## Exercise objective
Only lines with the word "weight" are wanted; copy each of them from the listing below.

## Records provided
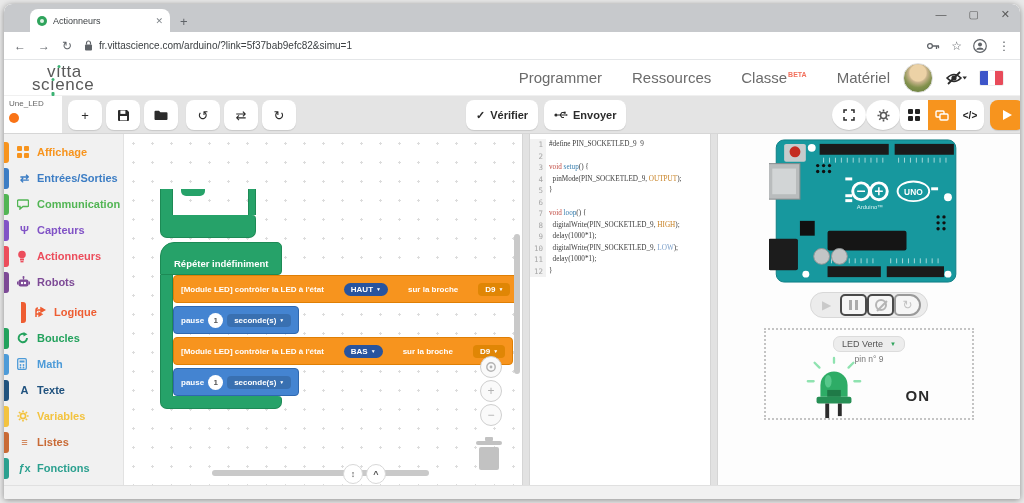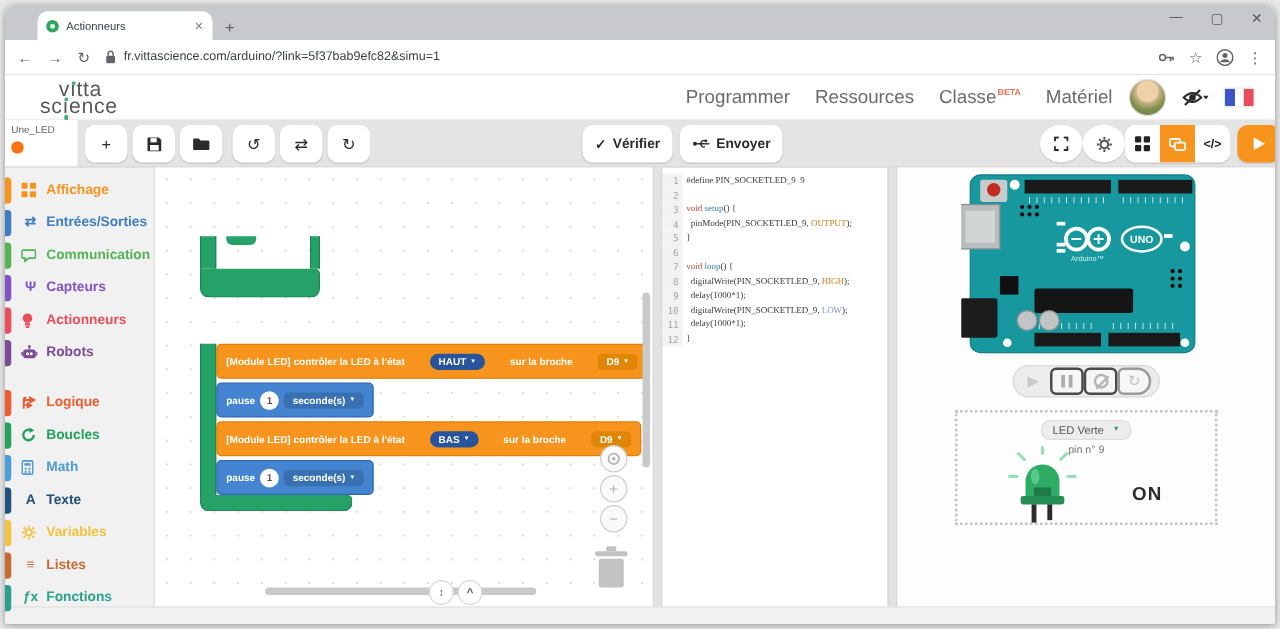--- a/index.html
+++ b/index.html
@@ -35,7 +35,7 @@
     background:#3bb273;top:0;left:50%;transform:translateX(-50%);}
   .gib::before{content:'';position:absolute;width:3px;height:4px;border-radius:1px;
     background:#3bb273;bottom:-5px;left:50%;transform:translateX(-50%);}
-  .main-nav{position:absolute;right:130px;display:flex;gap:20px;align-items:center;}
+  .main-nav{position:absolute;right:130px;display:flex;gap:30px;align-items:center;}
   .nav-item{font-size:15px;color:#6b6b6b;cursor:pointer;position:relative;}
   .beta{color:#f2705c;font-size:7px;font-weight:bold;vertical-align:super;margin-left:1px;}
   .hdr-right{position:absolute;right:16px;display:flex;align-items:center;gap:12px;}

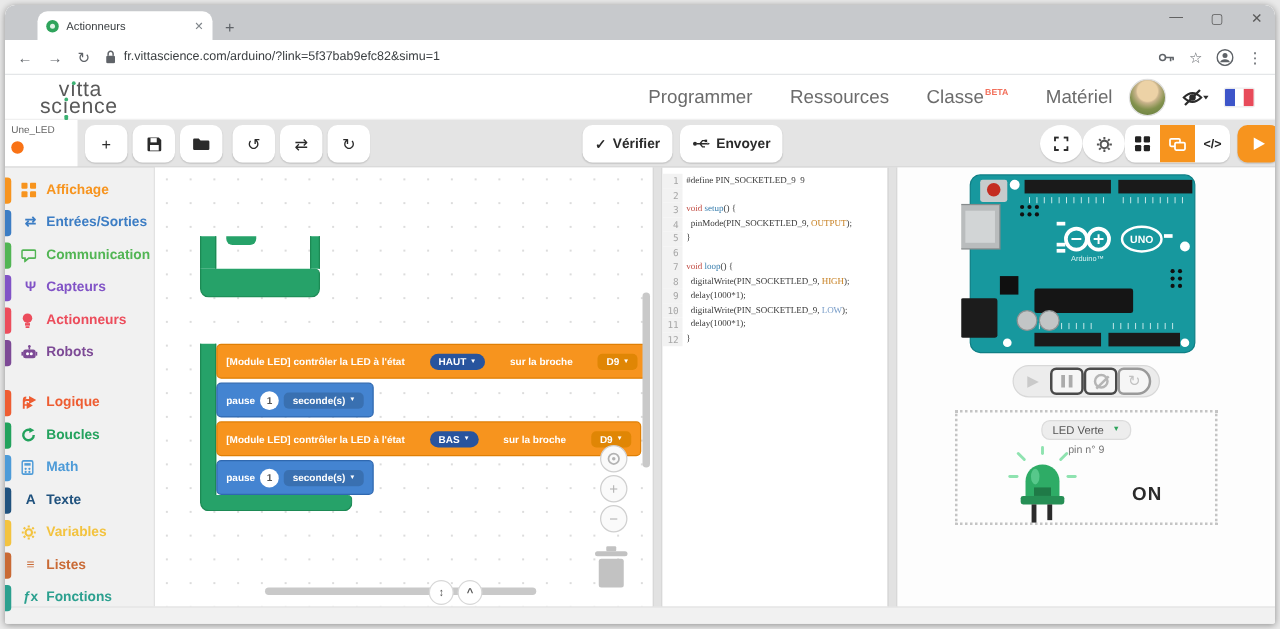--- a/index.html
+++ b/index.html
@@ -416,6 +416,9 @@
       <div class="ntab" style="left:57px;top:55px"></div>
       <div class="gblock gbottom" style="left:36px;top:81px;width:96px;height:23px"></div>
 
+      <div class="gblock hat" style="left:36px;top:108px;width:122px;height:33px">
+        <span>Répéter indéfiniment</span>
+      </div>
       <div class="gblock spine" style="left:36px;top:141px;width:13px;height:121px"></div>
       <div class="gblock gbottom" style="left:36px;top:262px;width:122px;height:13px"></div>
       <div class="loop-children" style="left:49px;top:141px">

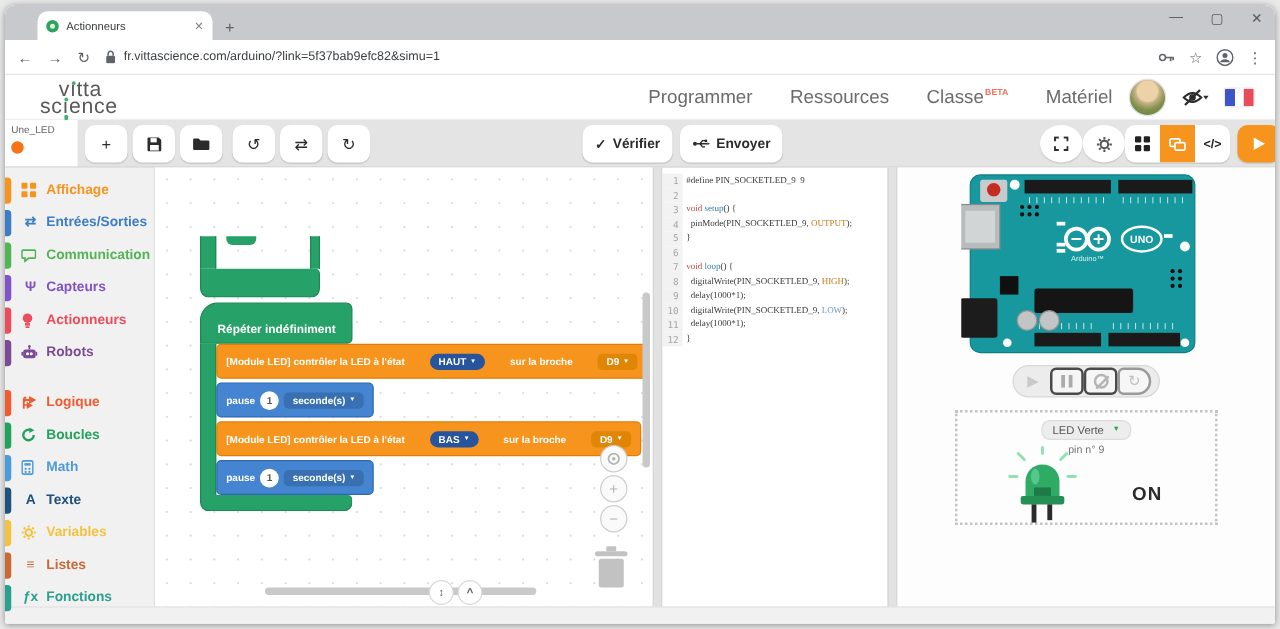--- a/index.html
+++ b/index.html
@@ -69,7 +69,7 @@
   .content{display:flex;height:351px;}
   .sidebar{width:120px;background:#f1f1f1;border-right:1px solid #e2e2e2;padding-top:5px;}
   .side-item{display:flex;align-items:center;height:26px;cursor:pointer;position:relative;}
-  .side-item.gap{margin-top:14px;}
+  .side-item.gap{margin-top:4px;padding-left:17px;}
   .sbar{width:5px;height:21px;border-radius:0 3px 3px 0;background:var(--c);flex:none;}
   .sicon{width:15px;margin-left:8px;text-align:center;font-size:11px;font-weight:bold;
     color:var(--c);flex:none;line-height:0;}

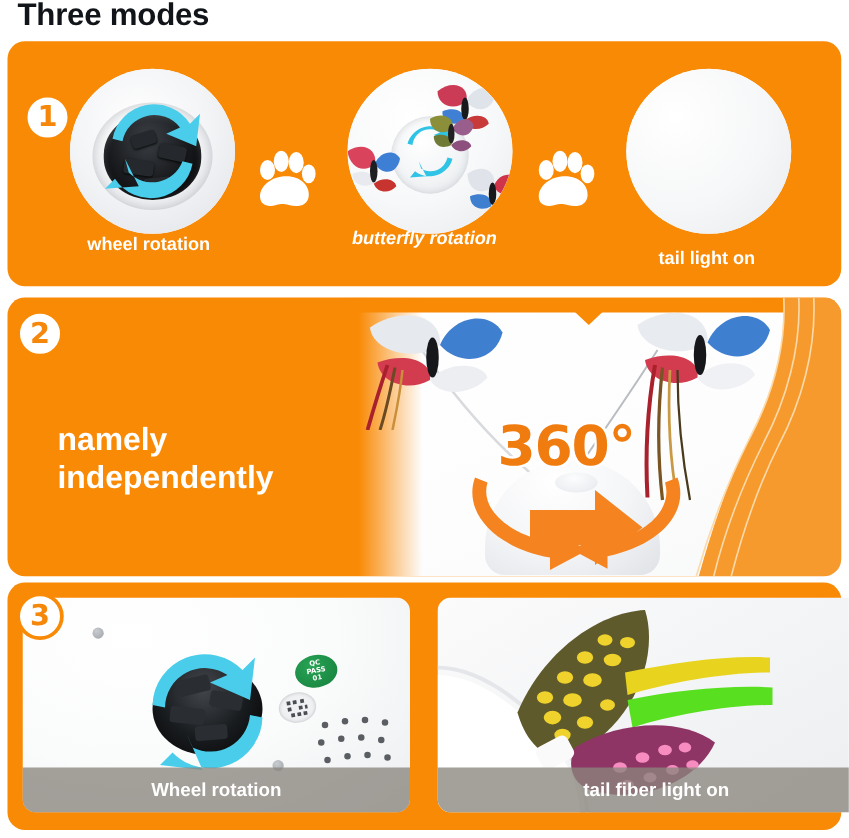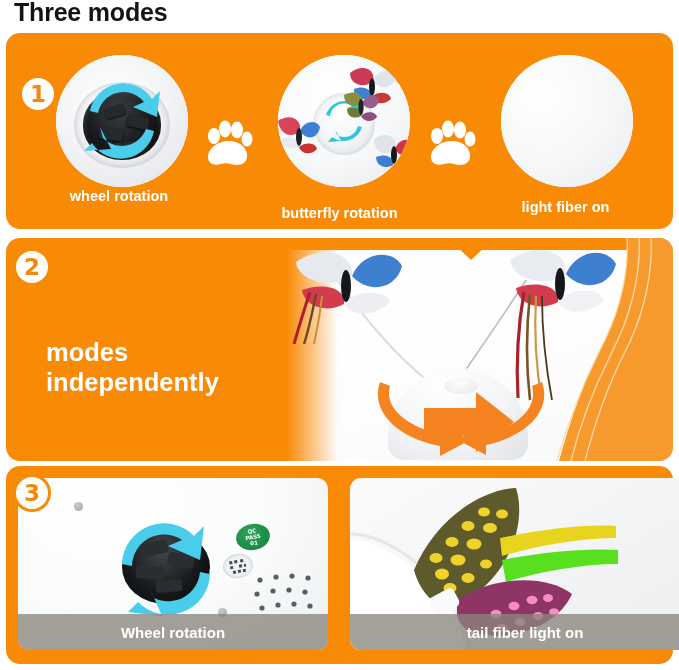--- a/index.html
+++ b/index.html
@@ -120,7 +120,7 @@
     line-height: 1.25; text-align: center;
   }
   #cap1a { left: 24px;  top: 187px; width: 190px; }
-  #cap1b { left: 252px; top: 204px; width: 175px; }
+  #cap1b { left: 252px; top: 182px; width: 175px; font-style: italic; }
   #cap1c { left: 478px; top: 198px; width: 175px; }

## Answer for this exercise
   .beta{color:#f2705c;font-size:7px;font-weight:bold;vertical-align:super;margin-left:1px;}
   .sicon{width:15px;margin-left:8px;text-align:center;font-size:11px;font-weight:bold;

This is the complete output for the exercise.